On va passer le traitement purement cinématographique de ce film. Il est mauvais, techniquement et scénaristiquement. C’est un divertissement efficace, puisqu’il est quand même parvenu à créer des émules à sa sortie, mais sa réalisation catastrophique se passe de commentaires.
En revanche, j’en veux personnellement à ce film d’avoir ouvert la voie à l’une des plus terribles maladies de ce début de siècle, un mal qui gangrène nos sociétés depuis plus de 15 ans, une véritable menace pour la stabilité de l’espèce humaine toute entière : le complotisme.
Roland Emmerich, avec 2012, a achevé d’ancrer une idée particulièrement toxique dans la tête de son public, un public majoritairement composé d’adolescents en pleins questionnements métaphysiques.
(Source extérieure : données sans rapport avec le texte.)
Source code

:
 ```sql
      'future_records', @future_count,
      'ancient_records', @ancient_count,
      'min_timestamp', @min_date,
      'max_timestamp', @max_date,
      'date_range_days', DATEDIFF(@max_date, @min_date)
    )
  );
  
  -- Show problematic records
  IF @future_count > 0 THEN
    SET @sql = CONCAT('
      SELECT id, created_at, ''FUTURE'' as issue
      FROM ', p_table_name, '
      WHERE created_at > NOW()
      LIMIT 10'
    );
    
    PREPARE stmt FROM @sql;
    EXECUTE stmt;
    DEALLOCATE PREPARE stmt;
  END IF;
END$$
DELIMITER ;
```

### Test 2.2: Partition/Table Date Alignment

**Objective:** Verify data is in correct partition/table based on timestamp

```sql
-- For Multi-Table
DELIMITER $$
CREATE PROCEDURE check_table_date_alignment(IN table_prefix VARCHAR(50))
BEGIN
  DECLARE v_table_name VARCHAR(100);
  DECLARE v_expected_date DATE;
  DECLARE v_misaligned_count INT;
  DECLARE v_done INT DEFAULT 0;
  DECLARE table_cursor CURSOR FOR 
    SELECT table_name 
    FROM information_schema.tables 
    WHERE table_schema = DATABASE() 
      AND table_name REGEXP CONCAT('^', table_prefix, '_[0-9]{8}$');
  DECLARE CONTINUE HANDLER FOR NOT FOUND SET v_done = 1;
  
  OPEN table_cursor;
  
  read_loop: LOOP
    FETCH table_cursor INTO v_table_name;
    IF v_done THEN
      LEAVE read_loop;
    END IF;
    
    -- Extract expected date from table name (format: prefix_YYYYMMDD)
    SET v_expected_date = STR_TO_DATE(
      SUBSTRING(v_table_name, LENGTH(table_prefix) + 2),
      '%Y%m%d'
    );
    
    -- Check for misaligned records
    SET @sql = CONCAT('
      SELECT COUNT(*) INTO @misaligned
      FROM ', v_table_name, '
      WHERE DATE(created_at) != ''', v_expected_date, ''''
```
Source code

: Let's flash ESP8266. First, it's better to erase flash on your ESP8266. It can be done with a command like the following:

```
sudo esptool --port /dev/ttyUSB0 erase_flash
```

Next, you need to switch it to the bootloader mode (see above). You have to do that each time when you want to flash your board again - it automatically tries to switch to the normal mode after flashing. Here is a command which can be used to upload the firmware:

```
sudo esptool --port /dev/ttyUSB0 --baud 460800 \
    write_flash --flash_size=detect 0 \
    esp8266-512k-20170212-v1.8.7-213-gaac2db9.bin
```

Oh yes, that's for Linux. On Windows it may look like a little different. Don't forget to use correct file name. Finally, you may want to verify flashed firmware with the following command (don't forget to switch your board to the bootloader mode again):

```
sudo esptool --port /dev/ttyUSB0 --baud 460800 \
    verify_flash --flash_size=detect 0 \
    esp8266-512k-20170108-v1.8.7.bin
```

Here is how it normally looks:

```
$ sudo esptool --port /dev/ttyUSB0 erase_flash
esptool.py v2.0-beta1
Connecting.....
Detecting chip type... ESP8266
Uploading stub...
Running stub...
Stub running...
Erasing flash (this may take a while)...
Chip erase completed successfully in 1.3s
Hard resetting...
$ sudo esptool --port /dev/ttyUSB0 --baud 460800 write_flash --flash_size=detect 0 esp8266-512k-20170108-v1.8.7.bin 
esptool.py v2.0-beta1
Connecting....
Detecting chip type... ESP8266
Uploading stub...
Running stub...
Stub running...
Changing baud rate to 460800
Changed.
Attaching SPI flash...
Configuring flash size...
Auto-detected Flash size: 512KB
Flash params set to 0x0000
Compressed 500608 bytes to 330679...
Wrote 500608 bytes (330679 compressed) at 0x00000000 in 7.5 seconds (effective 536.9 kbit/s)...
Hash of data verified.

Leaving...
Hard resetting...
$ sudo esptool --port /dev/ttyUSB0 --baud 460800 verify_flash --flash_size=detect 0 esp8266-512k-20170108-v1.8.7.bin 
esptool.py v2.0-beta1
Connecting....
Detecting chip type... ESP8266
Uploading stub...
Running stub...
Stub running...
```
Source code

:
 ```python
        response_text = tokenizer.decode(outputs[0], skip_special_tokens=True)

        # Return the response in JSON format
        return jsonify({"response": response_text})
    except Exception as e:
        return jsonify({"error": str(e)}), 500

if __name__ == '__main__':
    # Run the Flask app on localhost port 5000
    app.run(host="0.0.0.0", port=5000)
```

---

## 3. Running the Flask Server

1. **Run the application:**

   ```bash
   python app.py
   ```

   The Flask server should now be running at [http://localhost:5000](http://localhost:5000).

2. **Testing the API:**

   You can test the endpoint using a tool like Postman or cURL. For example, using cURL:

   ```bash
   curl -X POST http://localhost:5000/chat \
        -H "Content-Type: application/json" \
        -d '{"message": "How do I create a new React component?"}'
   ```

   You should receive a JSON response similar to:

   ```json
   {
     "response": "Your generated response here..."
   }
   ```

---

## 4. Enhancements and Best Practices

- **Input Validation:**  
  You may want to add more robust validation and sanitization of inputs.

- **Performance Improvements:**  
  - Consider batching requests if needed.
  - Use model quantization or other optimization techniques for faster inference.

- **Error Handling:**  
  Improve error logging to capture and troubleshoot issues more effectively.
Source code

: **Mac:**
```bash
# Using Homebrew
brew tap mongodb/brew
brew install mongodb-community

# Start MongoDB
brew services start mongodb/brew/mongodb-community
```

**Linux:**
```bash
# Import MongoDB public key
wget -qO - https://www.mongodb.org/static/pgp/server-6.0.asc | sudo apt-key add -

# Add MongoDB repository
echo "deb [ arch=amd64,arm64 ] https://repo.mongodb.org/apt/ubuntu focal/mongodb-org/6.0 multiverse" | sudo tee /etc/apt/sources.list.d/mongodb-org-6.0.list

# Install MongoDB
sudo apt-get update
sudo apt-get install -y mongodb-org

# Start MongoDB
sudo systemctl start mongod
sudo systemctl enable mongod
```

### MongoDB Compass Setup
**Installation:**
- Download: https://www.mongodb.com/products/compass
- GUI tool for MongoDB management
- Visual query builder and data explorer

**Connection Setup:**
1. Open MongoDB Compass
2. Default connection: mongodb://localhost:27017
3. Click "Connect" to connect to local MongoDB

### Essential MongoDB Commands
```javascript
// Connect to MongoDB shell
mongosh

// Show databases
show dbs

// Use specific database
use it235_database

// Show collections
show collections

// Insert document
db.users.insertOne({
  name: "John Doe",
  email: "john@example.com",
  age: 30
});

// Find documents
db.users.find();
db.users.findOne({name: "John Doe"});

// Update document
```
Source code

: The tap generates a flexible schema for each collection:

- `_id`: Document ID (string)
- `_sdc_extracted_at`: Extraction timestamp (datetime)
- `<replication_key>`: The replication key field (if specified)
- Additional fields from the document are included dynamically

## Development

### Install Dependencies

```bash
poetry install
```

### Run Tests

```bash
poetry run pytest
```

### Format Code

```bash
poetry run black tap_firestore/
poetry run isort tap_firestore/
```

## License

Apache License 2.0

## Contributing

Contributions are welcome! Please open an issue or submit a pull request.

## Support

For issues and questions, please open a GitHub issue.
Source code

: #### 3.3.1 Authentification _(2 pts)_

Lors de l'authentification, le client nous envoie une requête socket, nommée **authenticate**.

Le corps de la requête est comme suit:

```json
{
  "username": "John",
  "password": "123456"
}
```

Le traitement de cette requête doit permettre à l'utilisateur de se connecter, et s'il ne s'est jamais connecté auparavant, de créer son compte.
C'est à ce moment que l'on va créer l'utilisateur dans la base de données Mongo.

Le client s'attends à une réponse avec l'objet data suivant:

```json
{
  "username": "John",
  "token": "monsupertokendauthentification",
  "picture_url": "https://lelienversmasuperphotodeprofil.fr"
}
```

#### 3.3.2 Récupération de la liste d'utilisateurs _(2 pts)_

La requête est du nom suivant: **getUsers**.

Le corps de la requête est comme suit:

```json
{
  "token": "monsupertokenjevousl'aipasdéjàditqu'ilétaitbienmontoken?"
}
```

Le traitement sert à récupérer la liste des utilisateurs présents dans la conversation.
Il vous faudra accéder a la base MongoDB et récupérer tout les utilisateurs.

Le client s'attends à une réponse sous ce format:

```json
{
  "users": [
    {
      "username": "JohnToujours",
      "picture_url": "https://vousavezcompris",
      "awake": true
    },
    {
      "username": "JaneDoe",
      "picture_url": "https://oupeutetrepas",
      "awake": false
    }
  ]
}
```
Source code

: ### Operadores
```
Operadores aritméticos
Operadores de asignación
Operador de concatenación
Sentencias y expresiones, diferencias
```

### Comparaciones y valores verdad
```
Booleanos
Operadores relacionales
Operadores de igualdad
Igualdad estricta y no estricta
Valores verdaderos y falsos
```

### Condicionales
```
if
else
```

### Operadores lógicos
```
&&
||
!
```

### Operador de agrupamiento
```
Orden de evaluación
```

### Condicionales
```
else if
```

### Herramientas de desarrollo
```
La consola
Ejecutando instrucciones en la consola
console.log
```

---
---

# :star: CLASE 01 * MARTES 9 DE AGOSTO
Il a insufflé à ses spectateurs le postulat alléchant d’une conspiration généralisée et permanente des élites, qui détiendraient des informations capitales top secrètes et qui ne manqueraient jamais une occasion de préparer leur survie dans le dos du reste de la population.
Il a installé la pensée d’une menace perpétuelle, qui pèserait sur une espèce humaine trop sédatée par les médias pour en prendre conscience.
Il a sapé la confiance des gens envers un système qu’ils se sont doucement mis à considérer comme foncièrement mauvais, et désespérément mythomane.
Évidemment, le complotisme n’a pas attendu 2012 ou Independance Day pour prendre corps ; ce phénomène est certainement aussi vieux que l’Homme, et il dépend de ressorts intellectuels profonds dont nous n’avons même pas conscience. Mais si ce complotisme était le fait d’une poignée d’illuminés avant les années 2000, il est devenu un sport grand public à la sortie de ce film.
Emmerich a donc contribué à populariser ce complotisme de bas étage qui a donné naissance, en quelques années seulement, à la théorie du calendrier Maya, aux chemtrails, aux reptiliens, à la pensée antivax. Et pour ça, l’œil naïvement indulgent que je portais à ce sympathique navet s’est peu à peu mué en un regard grave et accusateur, pour tout le mal qu’il a pu faire à ce monde, qui souffre aujourd’hui terriblement des conséquences de ce mode de pensée délirant qu’est le complotisme à la sauce 2012.